SAN ANTONIO, TX (December 9, 2011)—The presence of circulating tumor cells in the blood appears to have no relationship to survival in women who have just been diagnosed with inflammatory breast cancer, according to new research from Fox Chase Cancer Center. However, the research shows that these stray tumor cells may signal that the disease has spread to other parts of the body, even before imaging reveals any metastases. The results will be presented on Friday, December 9 at the 2011 CTRC-AACR San Antonio Breast Cancer Symposium.
If a woman is diagnosed with inflammatory breast cancer, a particularly fast-growing form of the disease, doctors should consider close imaging to monitor and possibly continue aggressive treatment if she also has circulating tumor cells (CTCs), regardless of what imaging shows, recommends study author Massimo Cristofanilli, MD, FACP - Leader of the Breast Service Line, Medical Oncology, Womens Cancer Center, chair of the department of medical oncology at Fox Chase. "You should be carful before stopping treatment in someone who has evidence of circulating cells, particularly when dealing with a disease like inflammatory breast cancer, which can progress rapidly."
Previous research by Cristofanilli and his colleagues found that the number of stray cancer cells circulating in the blood is the best predictor of both how long a woman with metastatic breast cancer will live and the amount of time until her cancer progresses. But the researchers have also found that the presence or lack of CTCs has little to say about prognosis in women with metastatic inflammatory breast cancer, an aggressive disease with extremely poor outcomes in spite of multidisciplinary modality treatment.
During the current study, Cristofanilli and his team reviewed the records of 84 women who had just learned they have inflammatory breast cancer, either in stage III or stage IV. A total of 64 (76.2%) women had at least 1 CTC and 29 (34.5%) had at least 5. The researchers found that women with no CTCs had comparable survival and spent the same amount of time progression-free as women with one or more CTCs. The results suggest that there is little prognostic value in measuring CTCs in women newly diagnosed with inflammatory breast cancer.

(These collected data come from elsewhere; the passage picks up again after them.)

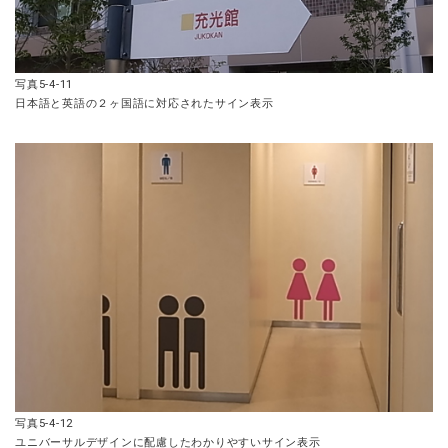
写真5-4-11
日本語と英語の２ヶ国語に対応されたサイン表示
写真5-4-12
ユニバーサルデザインに配慮したわかりやすいサイン表示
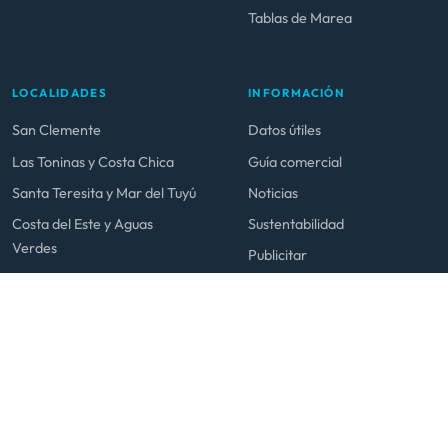
Tablas de Marea
LOCALIDADES
INFORMACIÓN
San Clemente
Datos útiles
Las Toninas y Costa Chica
Guía comercial
Santa Teresita y Mar del Tuyú
Noticias
Costa del Este y Aguas
Sustentabilidad
Verdes
Publicitar
La Lucila y San Bernardo
Mar de Ajó y Nueva Atlantis
© 2026 venialacosta.com — Todos los derechos reservados.
Hecho en La Costa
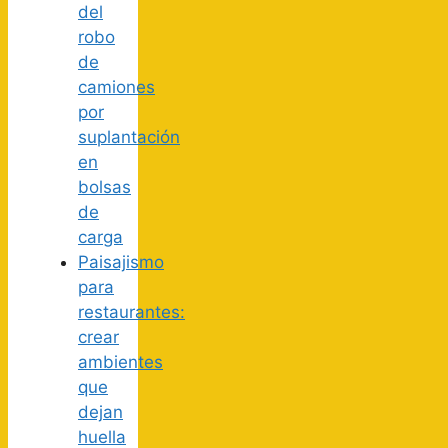
del
robo
de
camiones
por
suplantación
en
bolsas
de
carga
Paisajismo
para
restaurantes:
crear
ambientes
que
dejan
huella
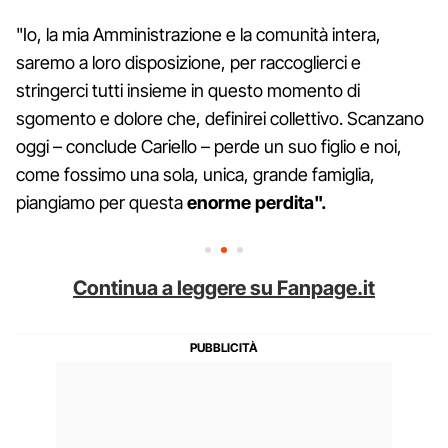
"Io, la mia Amministrazione e la comunità intera,
saremo a loro disposizione, per raccoglierci e
stringerci tutti insieme in questo momento di
sgomento e dolore che, definirei collettivo. Scanzano
oggi – conclude Cariello – perde un suo figlio e noi,
come fossimo una sola, unica, grande famiglia,
piangiamo per questa
enorme perdita".
Continua a leggere su Fanpage.it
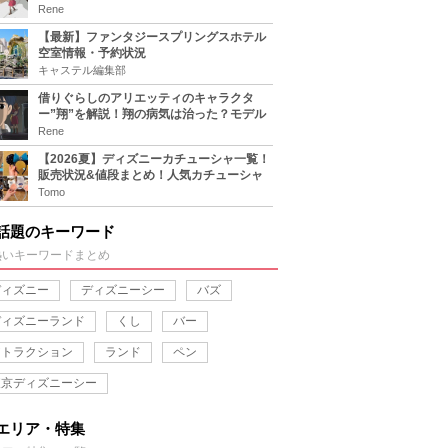
キャラまとめ！
Rene
【最新】ファンタジースプリングスホテル
空室情報・予約状況
キャステル編集部
借りぐらしのアリエッティのキャラクタ
ー”翔”を解説！翔の病気は治った？モデル
は誰？
Rene
【2026夏】ディズニーカチューシャ一覧！
販売状況&値段まとめ！人気カチューシャ
をチェック
Tomo
話題のキーワード
熱いキーワードまとめ
ディズニー
ディズニーシー
バズ
ディズニーランド
くし
バー
アトラクション
ランド
ペン
東京ディズニーシー
エリア・特集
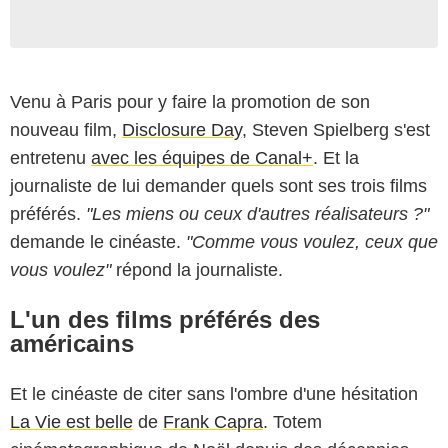
Venu à Paris pour y faire la promotion de son
nouveau film,
Disclosure Day
, Steven Spielberg s'est
entretenu
avec les équipes de Canal+
. Et la
journaliste de lui demander quels sont ses trois films
préférés.
"Les miens ou ceux d'autres réalisateurs ?"
demande le cinéaste.
"Comme vous voulez, ceux que
vous voulez"
répond la journaliste.
L'un des films préférés des
américains
Et le cinéaste de citer sans l'ombre d'une hésitation
La Vie est belle
de
Frank Capra
. Totem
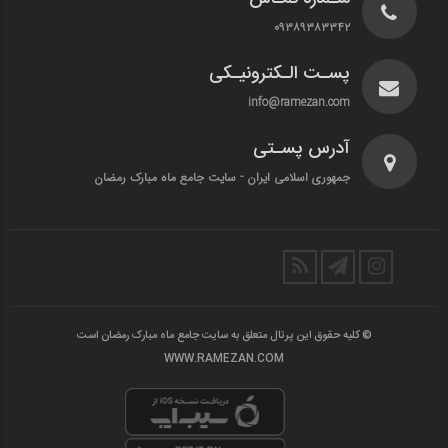
۰۹۳۸۹۳۸۳۳۴۲
پسـت الـکترونیـکی
info@ramezan.com
آدرس پسـتی
جمهوری اسلامی ایران - سایت جامع ماه مبارک رمضان
© کلیه حقوق این پرتال متعلق به سایت جامع ماه مبارک رمضان است
WWW.RAMEZAN.COM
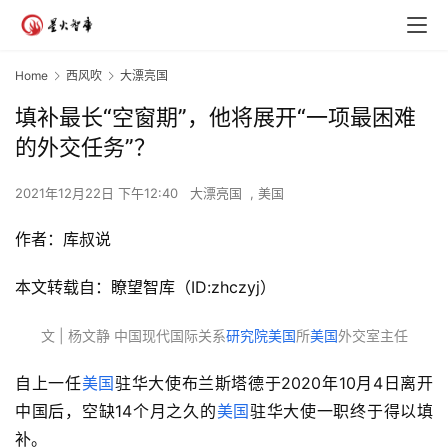
Home
西风吹
大漂亮国
填补最长“空窗期”，他将展开“一项最困难
的外交任务”？
2021年12月22日 下午12:40
大漂亮国
,
美国
作者：库叔说
本文转载自：瞭望智库（ID:zhczyj）
文 | 杨文静 中国现代国际关系
研究院
美国
所
美国
外交室主任
自上一任
美国
驻华大使布兰斯塔德于2020年10月4日离开
中国后，空缺14个月之久的
美国
驻华大使一职终于得以填
补。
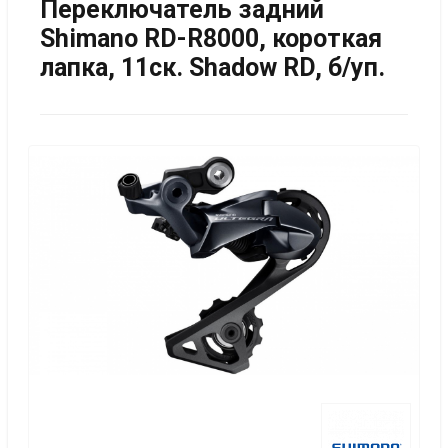
Переключатель задний
Shimano RD-R8000, короткая
лапка, 11ск. Shadow RD, б/уп.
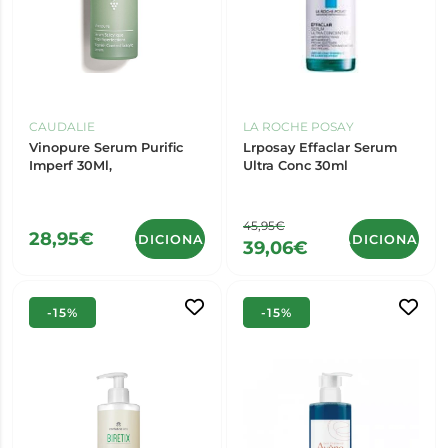
CAUDALIE
LA ROCHE POSAY
Vinopure Serum Purific
Lrposay Effaclar Serum
Imperf 30Ml,
Ultra Conc 30ml
45,95€
28,95€
ADICIONAR
ADICIONAR
39,06€
-15%
-15%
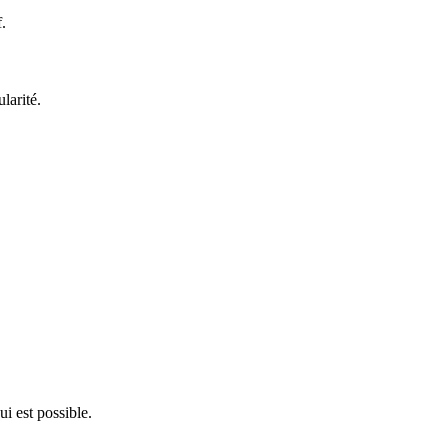
.
larité.
ui est possible.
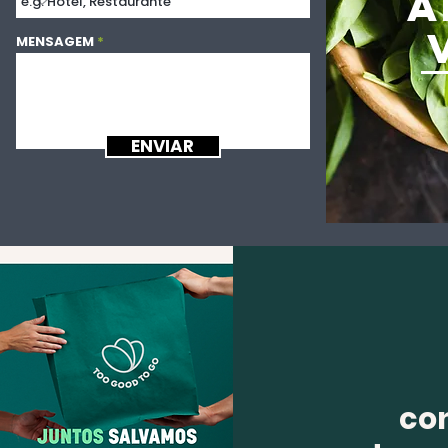
A
MENSAGEM
ENVIAR
co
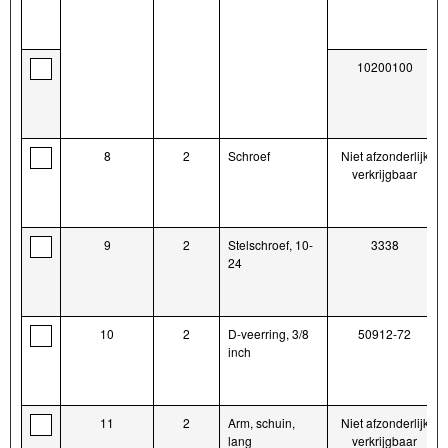
10200100
8
2
Schroef
Niet afzonderlijk
verkrijgbaar
9
2
Stelschroef, 10-
3338
24
10
2
D-veerring, 3/8
50912-72
inch
11
2
Arm, schuin,
Niet afzonderlijk
lang
verkrijgbaar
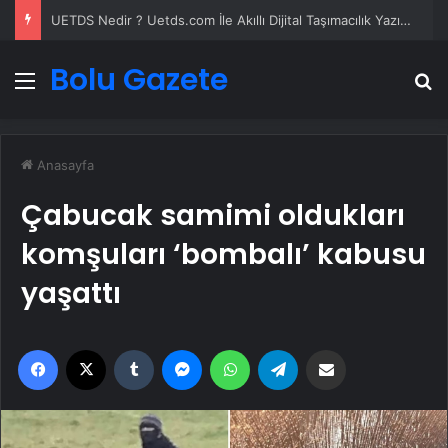
UETDS Nedir ? Uetds.com İle Akıllı Dijital Taşımacılık Yazılımı
Bolu Gazete
Menü
A
Anasayfa
Çabucak samimi oldukları
komşuları ‘bombalı’ kabusu
yaşattı
Facebook
X
Tumblr
Messenger
WhatsApp
Telegram
Email'den paylaş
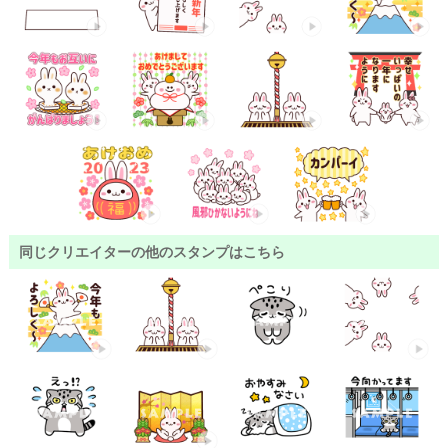
同じクリエイターの他のスタンプはこちら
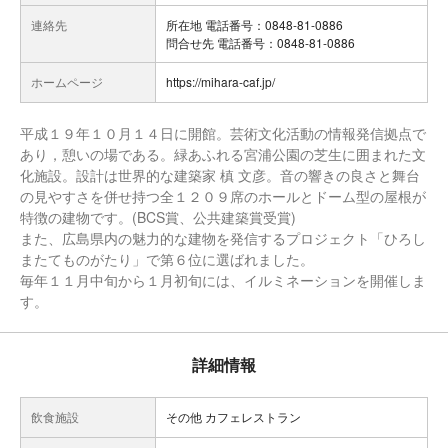
連絡先
所在地 電話番号：0848-81-0886
問合せ先 電話番号：0848-81-0886
ホームページ
https://mihara-caf.jp/
平成１９年１０月１４日に開館。芸術文化活動の情報発信拠点で
あり，憩いの場である。緑あふれる宮浦公園の芝生に囲まれた文
化施設。設計は世界的な建築家 槙 文彦。音の響きの良さと舞台
の見やすさを併せ持つ全１２０９席のホールとドーム型の屋根が
特徴の建物です。(BCS賞、公共建築賞受賞)
また、広島県内の魅力的な建物を発信するプロジェクト「ひろし
またてものがたり」で第６位に選ばれました。
毎年１１月中旬から１月初旬には、イルミネーションを開催しま
す。
詳細情報
飲食施設
その他 カフェレストラン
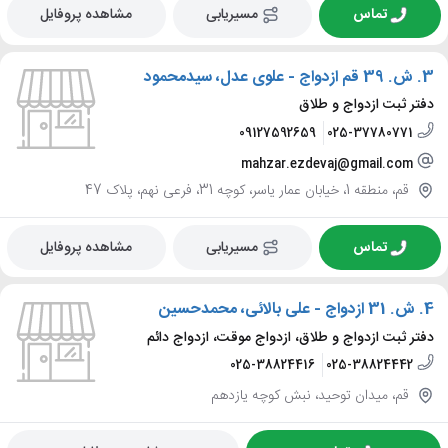
تماس
مسیریابی
مشاهده پروفایل
3.
ش. 39 قم ازدواج - علوی عدل، سیدمحمود
دفتر ثبت ازدواج و طلاق
09127592659
025-37780771
mahzar.ezdevaj@gmail.com
قم، منطقه 1، خیابان عمار یاسر، کوچه 31، فرعی نهم، پلاک 47
تماس
مسیریابی
مشاهده پروفایل
4.
ش. 31 ازدواج - علی بالائی، محمدحسین
دفتر ثبت ازدواج و طلاق، ازدواج موقت، ازدواج دائم
025-38824416
025-38824442
قم، میدان توحید، نبش کوچه یازدهم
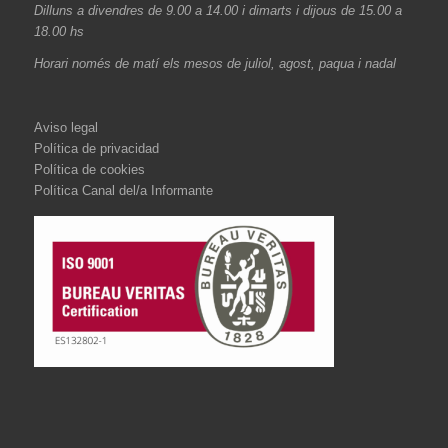
Dilluns a divendres de 9.00 a 14.00 i dimarts i dijous de 15.00 a
18.00 hs
Horari només de matí els mesos de juliol, agost, paqua i nadal
Aviso legal
Política de privacidad
Política de cookies
Política Canal del/a Informante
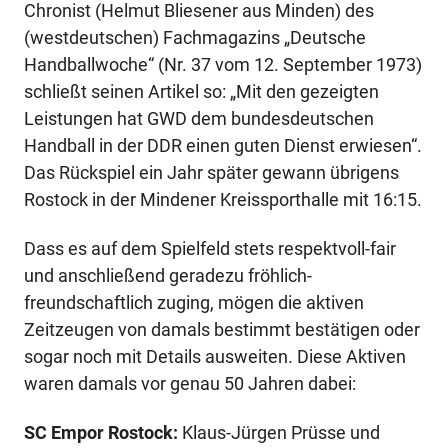
Chronist (Helmut Bliesener aus Minden) des
(westdeutschen) Fachmagazins „Deutsche
Handballwoche“ (Nr. 37 vom 12. September 1973)
schließt seinen Artikel so: „Mit den gezeigten
Leistungen hat GWD dem bundesdeutschen
Handball in der DDR einen guten Dienst erwiesen“.
Das Rückspiel ein Jahr später gewann übrigens
Rostock in der Mindener Kreissporthalle mit 16:15.
Dass es auf dem Spielfeld stets respektvoll-fair
und anschließend geradezu fröhlich-
freundschaftlich zuging, mögen die aktiven
Zeitzeugen von damals bestimmt bestätigen oder
sogar noch mit Details ausweiten. Diese Aktiven
waren damals vor genau 50 Jahren dabei:
SC Empor Rostock:
Klaus-Jürgen Prüsse und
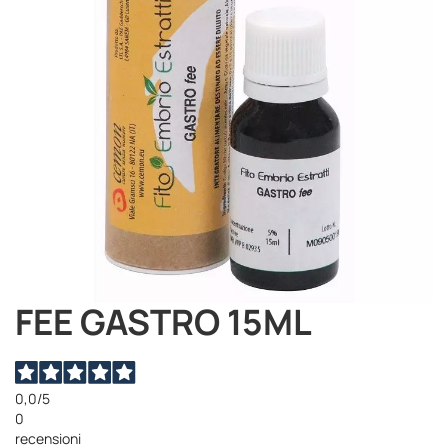
immagini
FEE GASTRO 15ML
Vai
all'inizio
della
galleria
di
0,0
/5
immagini
0
recensioni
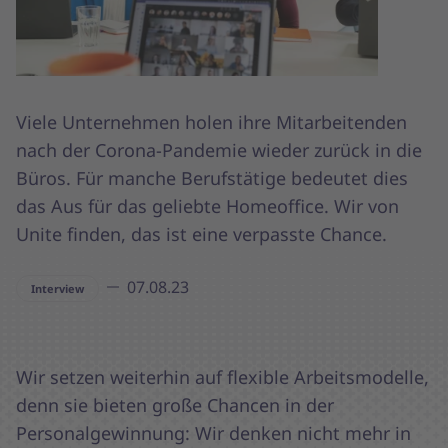
Viele Unternehmen holen ihre Mitarbeitenden
nach der Corona-Pandemie wieder zurück in die
Büros. Für manche Berufstätige bedeutet dies
das Aus für das geliebte Homeoffice. Wir von
Unite finden, das ist eine verpasste Chance.
07.08.23
Interview
Wir setzen weiterhin auf flexible Arbeitsmodelle,
denn sie bieten große Chancen in der
Personalgewinnung: Wir denken nicht mehr in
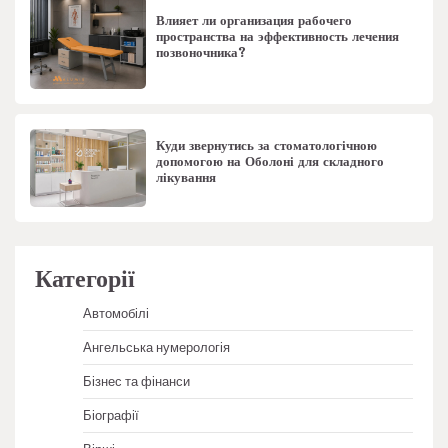
Влияет ли организация рабочего
пространства на эффективность лечения
позвоночника?
Куди звернутись за стоматологічною
допомогою на Оболоні для складного
лікування
Категорії
Автомобілі
Ангельська нумерологія
Бізнес та фінанси
Біографії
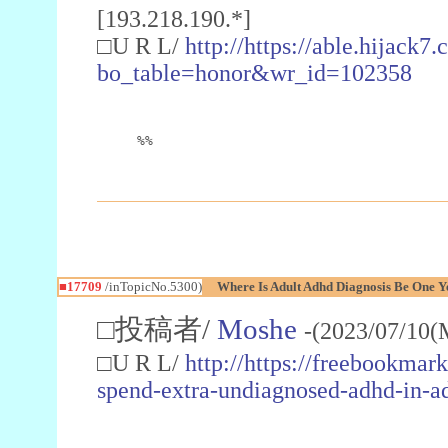
[193.218.190.*]
□U R L/
http://https://able.hijack7
bo_table=honor&wr_id=102358
%%
■17709
/inTopicNo.5300)
Where Is Adult Adhd Diagnosis Be One 
□投稿者/
Moshe
-(2023/07/10(
□U R L/
http://https://freebookmar
spend-extra-undiagnosed-adhd-in-ad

It's not clear why CTCs appear to be linked to prognosis in some forms of cancer but not others, says Cristofanilli. Inflammatory breast cancer is already an aggressive disease, he says, so compared to other forms of breast cancer whether or not cells have broken off and entered the blood may say little more about an otherwise already aggressive disease.
Inflammatory breast tumors are typically fast-growing, and travel quickly to lymph nodes and the brain. During follow-up in the current study, which lasted more than 22 months for half of patients, more than 30% of the entire group had died.
Perhaps "the most important finding from the study," says Cristofanilli, is that more than three-quarters of women who just learned they have inflammatory breast cancer had CTCs that can be detected in the blood. In comparison, he adds, only 15% of women with non-inflammatory breast cancer typically have CTCs. "So there is a huge difference in inflammatory breast cancer and other forms of breast cancer." These stray tumor cells, therefore, may indicate something about inflammatory breast cancer, he reasons, perhaps serving as an early sign that it has already spread. Indeed, only approximately one-third of women with inflammatory breast cancer have detectable metastases at diagnosis, but 60% will eventually develop them.
Currently, says Cristofanilli, doctors primarily measure CTCs in women with metastatic disease, since a decrease in CTCs can signal that treatment is working. But given that most women with inflammatory breast cancer are likely metastatic at the time of diagnosis, this test could serve another purpose – to guide doctors towards more aggressive and prolonged forms of treatment, says Cristofanilli. "If women with inflammatory breast cancer have CTCs, perhaps we should continue to treat them as if they have already established metastatic breast cancer, even if imaging does not show metastases."
Co-authors include Michal Mego, Antonio Giordano, Ugo De Giorgi, Limin Hsu, Anthony Lucci, Shaheenah Dawood, Wendy A. Woodward, Naoto T. Ueno, Vicente Valero, Eleni Andreopoulou, Gabriel N. Hortobagyi, and James M. Reuben.